Pero con todo y con eso sigue siendo cierto que este avance del movimiento no es instantáneo, sino sucesivo y que, por lo tanto, requiere tiempo. Porque si el movimiento, o, si queréis, la disposición para el movimiento, no pase sucesivamente por todas las esferas, todas ella cobrarían movimiento a la vez, y, por ende, juntas avanzarían; lo cual no acontece así. Porque la última se aleja de toda la hilera y adquiere la velocidad de la empujada. Además, hay experimentos que demuestran que todos los cuerpos que encontramos entre los más duros, como el acero templado, el vidrio y el ágata, actúan como resortes, no sólo cuando están alargados en forma de varilla, sino también cuando tienen figura esférica u otra. Porque he comprobado que al golpear con una pelota de vidrio o de ágata una superficie plana ligeramente empañada con el aliento o de otro modo cualquiera, quedan marcas redondas, de tamaño mayor o menor según que el golpe haya sido débil o fuerte. Esto prueba con evidencia que las tales sustancias se detienen allí donde se encuentran, y rebotan; y para esto se requiere tiempo.

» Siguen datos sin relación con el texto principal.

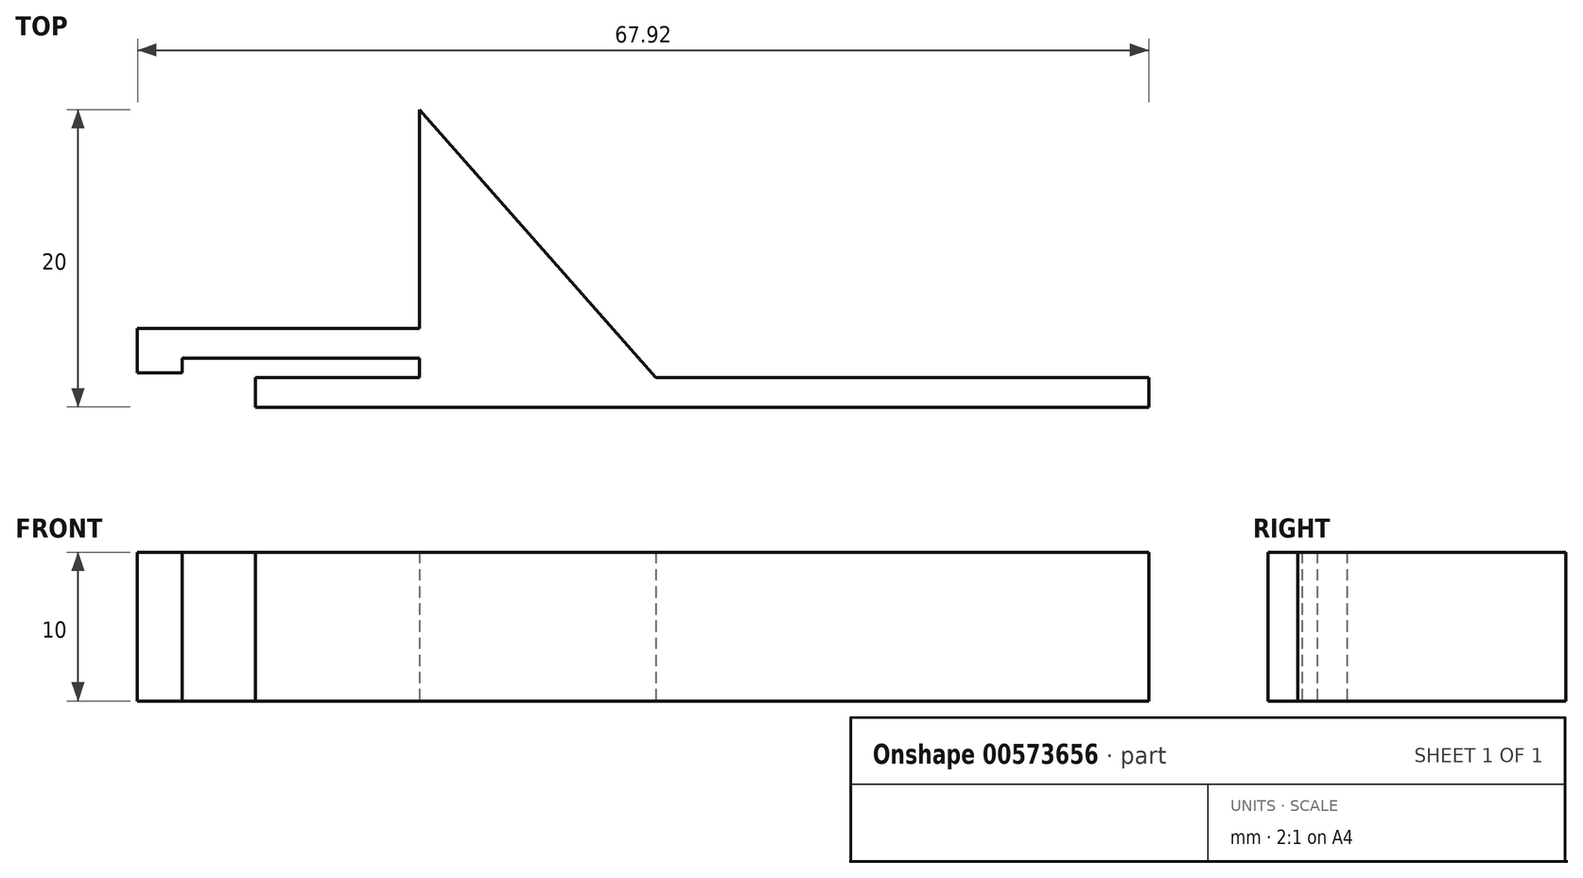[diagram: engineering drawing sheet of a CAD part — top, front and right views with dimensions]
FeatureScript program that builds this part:
annotation { "Feature Type Name" : "Feature", "Feature Type Description" : "" }
export const myFeature = defineFeature(function(context is Context, id is Id, definition is map)
    precondition{}
    {
        {
            var Q0;
            Q0=qCreatedBy(makeId("Top.planeOp"),FACE);
            var sketch = newSketch(context, id + "F0", { "sketchPlane" : qUnion([Q0])});
            skLineSegment(sketch, "E0", {"start": v(-11, 1.8) * mm, "end": v(49, 1.8) * mm});
            skLineSegment(sketch, "E1", {"start": v(49, 1.8) * mm, "end": v(49, 3.8) * mm});
            skLineSegment(sketch, "E2", {"start": v(49.2, 3.8) * mm, "end": v(15.9, 3.8) * mm});
            skLineSegment(sketch, "E3", {"start": v(-11, 1.8) * mm, "end": v(-11, 3.8) * mm});
            skLineSegment(sketch, "E4", {"start": v(-11, 3.8) * mm, "end": v(0, 3.8) * mm});
            skLineSegment(sketch, "E5", {"start": v(0, 5.1) * mm, "end": v(-15.92, 5.1) * mm});
            skLineSegment(sketch, "E6", {"start": v(-15.92, 5.1) * mm, "end": v(-15.92, 4.1) * mm});
            skLineSegment(sketch, "E7", {"start": v(-15.92, 4.1) * mm, "end": v(-18.92, 4.1) * mm});
            skLineSegment(sketch, "E8", {"start": v(-18.92, 4.1) * mm, "end": v(-18.92, 7.1) * mm});
            skLineSegment(sketch, "E9", {"start": v(-18.92, 7.1) * mm, "end": v(0, 7.1) * mm});
            skLineSegment(sketch, "E10", {"start": v(0, 7.1) * mm, "end": v(0, 21.8) * mm});
            skLineSegment(sketch, "E11", {"start": v(0, 21.8) * mm, "end": v(15.9, 3.8) * mm});
            skLineSegment(sketch, "E12", {"start": v(0, 3.8) * mm, "end": v(0, 5.1) * mm});
            skSolve(sketch);
        }
        {
            var Q0;
            Q0 = qSketchRegion(id + "F0", true);
            extrude(context, id + "F1", {"entities" : qUnion([Q0]), "depth" : 10 * mm, "offsetDistance" : 25 * mm});
        }
    });
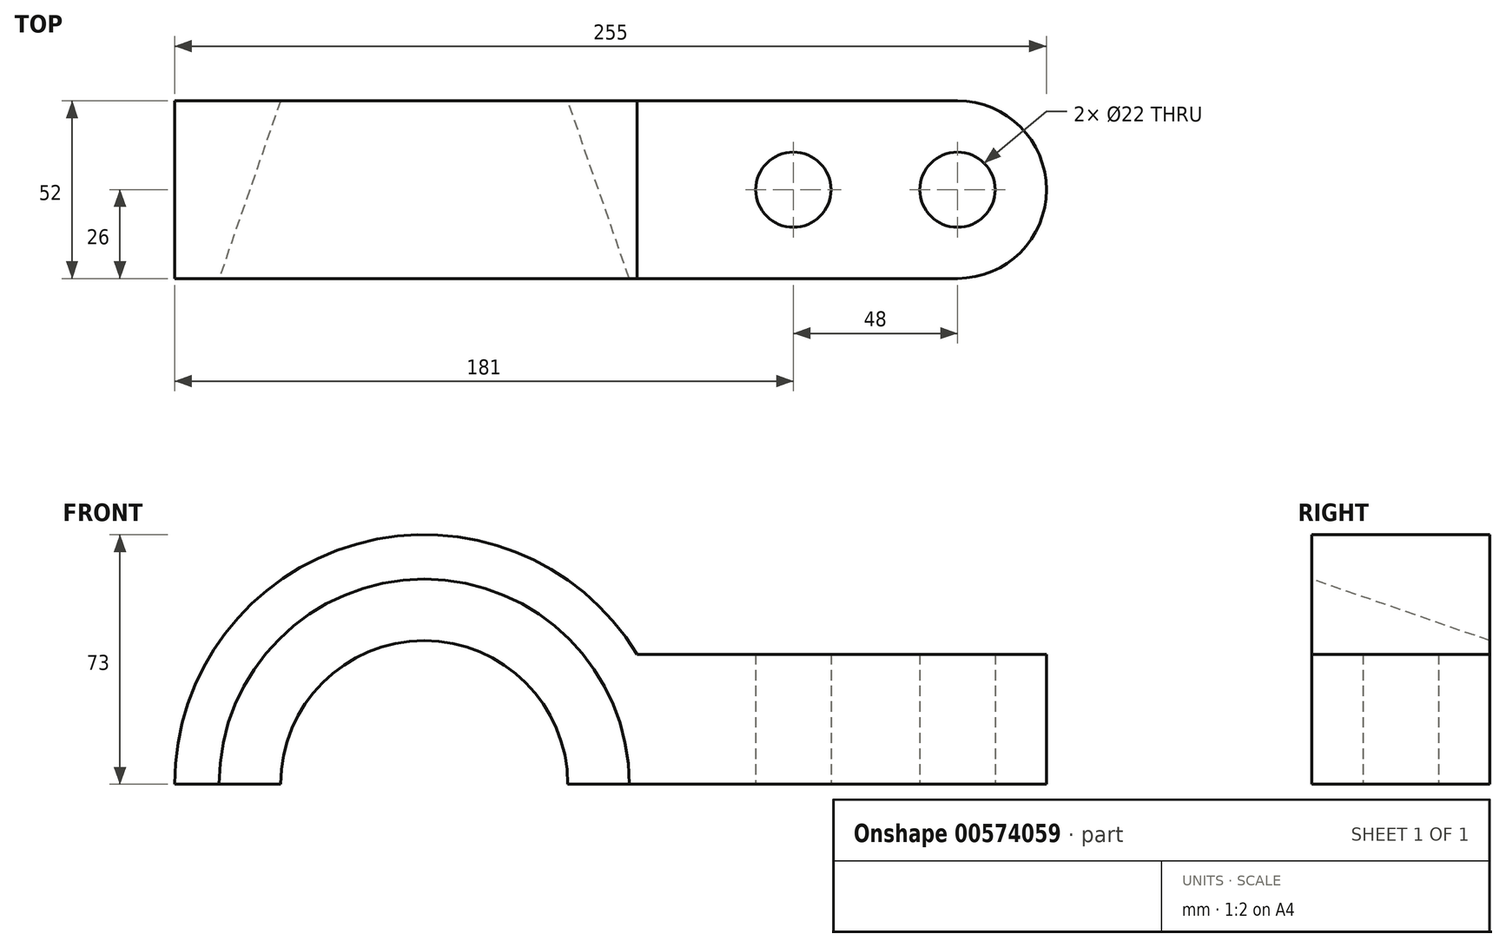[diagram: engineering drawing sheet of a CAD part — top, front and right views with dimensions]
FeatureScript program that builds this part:
annotation { "Feature Type Name" : "Feature", "Feature Type Description" : "" }
export const myFeature = defineFeature(function(context is Context, id is Id, definition is map)
    precondition{}
    {
        {
            var Q0;
            Q0=qCreatedBy(makeId("Front.planeOp"),FACE);
            var sketch = newSketch(context, id + "F0", { "sketchPlane" : qUnion([Q0])});
            skArc(sketch, "E0", {"start": v(62.33, 38) * mm, "mid": v(-19.73, 70.28) * mm, "end": v(-73, 0) * mm});
            skLineSegment(sketch, "E1.bottom", {"start": v(62.33, 38) * mm, "end": v(182, 38) * mm});
            skLineSegment(sketch, "E1.right", {"start": v(182, 38) * mm, "end": v(182, 0) * mm});
            skLineSegment(sketch, "E2", {"start": v(-73, 0) * mm, "end": v(182, 0) * mm});
            skSolve(sketch);
        }
        {
            var Q0;
            Q0 = qSketchRegion(id + "F0", true);
            extrude(context, id + "F1", {"entities" : qUnion([Q0]), "depth" : 52 * mm, "offsetDistance" : 25 * mm});
        }
        {
            var Q0;
            Q0=makeQuery(id+"F1.opExtrude","SWEPT_FACE",FACE,{"disambiguationData":[OSD([sQuery(id+"F0.wireOp",EDGE,"E2")])]});
            var sketch = newSketch(context, id + "F2", { "sketchPlane" : qUnion([Q0])});
            skLineSegment(sketch, "E3", {"start": v(-60, 52) * mm, "end": v(-42, 0) * mm});
            skLineSegment(sketch, "E4", {"start": v(-42, 0) * mm, "end": v(0, 0) * mm});
            skLineSegment(sketch, "E5", {"start": v(0, 0) * mm, "end": v(0, 52) * mm});
            skLineSegment(sketch, "E6", {"start": v(0, 52) * mm, "end": v(-60, 52) * mm});
            skSolve(sketch);
        }
        {
            var Q0;
            Q0 = qSketchRegion(id + "F2", true);
            var Q1;
            Q1=sQuery(id+"F2.wireOp",EDGE,"E5");
            revolve(context, id + "F3", {"operationType" : NewBodyOperationType.REMOVE, "entities" : qUnion([Q0]), "axis" : qUnion([Q1]), "revolveType" : RevolveType.FULL, "oppositeDirection" : true});
        }
        {
            var Q0;
            {var subQ0=sQuery(id+"F0.wireOp",EDGE,"E2");var subQ1=sQuery(id+"F0.wireOp",EDGE,"E1.right");Q0=makeQuery(id+"F3.boolean.opBoolean","SPLIT",FACE,{"disambiguationData":[TD([makeQuery(id+"F1.opExtrude","SWEPT_FACE",FACE,{"disambiguationData":[OSD([subQ1])]})])],"derivedFrom":makeQuery(id+"F1.opExtrude","SWEPT_FACE",FACE,{"disambiguationData":[OSD([subQ0])]})});}
            var sketch = newSketch(context, id + "F4", { "sketchPlane" : qUnion([Q0])});
            skCircle(sketch, "E7", {"center": v(108, 26) * mm, "radius": 11 * mm});
            skCircle(sketch, "E8", {"center": v(156, 26) * mm, "radius": 11 * mm});
            skSolve(sketch);
        }
        {
            var Q0;
            Q0 = qSketchRegion(id + "F4", true);
            extrude(context, id + "F5", {"entities" : qUnion([Q0]), "operationType" : NewBodyOperationType.REMOVE, "oppositeDirection" : true, "depth" : 77 * mm, "offsetDistance" : 25 * mm});
        }
        {
            var Q0;
            Q0=makeQuery(id+"F1.opExtrude","CAP_EDGE",EDGE,{"disambiguationData":[OSD([sQuery(id+"F0.wireOp",EDGE,"E1.right")])],"isStart":false});
            var Q1;
            Q1=makeQuery(id+"F1.opExtrude","CAP_EDGE",EDGE,{"disambiguationData":[OSD([sQuery(id+"F0.wireOp",EDGE,"E1.right")])],"isStart":true});
            fillet(context, id + "F6", {"entities" : qUnion([Q0, Q1]), "radius" : 26 * mm, "tangentPropagation" : true, "allowEdgeOverflow" : false});
        }
    });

Ahora bien, al aplicar esta especie de movimiento al que produce luz, nada nos impide pensar que las partículas de éter son de una sustancia tan cercana a la dureza perfecta y dotadas de una elasticidad tan pronta como queramos. No hace falta examinar aquí las causas de esa elasticidad ni de esa dureza, lo cual nos alejaría demasiado de nuestro asunto.

Con todo, diré, de paso, que podemos figurarnos que las partículas del éter, no obstante su pequeñez, se componen a su vez de otras partes y que su elasticidad consiste en el movimiento rapidísimo de una materia sutil que las penetra por todos lados y obliga a su estructura a tomar una disposición tal, que de a esa materia fluida la salida más abierta y expedita posible. . .

He demostrado, pues, de que manera puede concebirse que la luz se propague sucesivamente en ondas esféricas, y cómo es posible que ésta propagación se haga a una velocidad tan grande como la que exigen los experimentos y las observaciones astronómicas. Y puede anotarse además que, aun suponiendo que las partículas estén en movimiento continuo (que para ello halla muchas razones), no puede estorbarse por eso la propagación sucesiva de las ondas, porque la propagación no consiste de ninguna manera en el traslado de las tales partículas, sino simplemente de una leve agitación que no pueden menos que comunicar a las que las rodean, pese a cualquier movimiento que actuare sobre ellas, haciéndolas cambiar su posición respectiva.

 

Del libro Autobiografía de la ciencia de Forest Ray Moulton y Justus J. Schifferes (Traducción de Francisco A. Delpiane).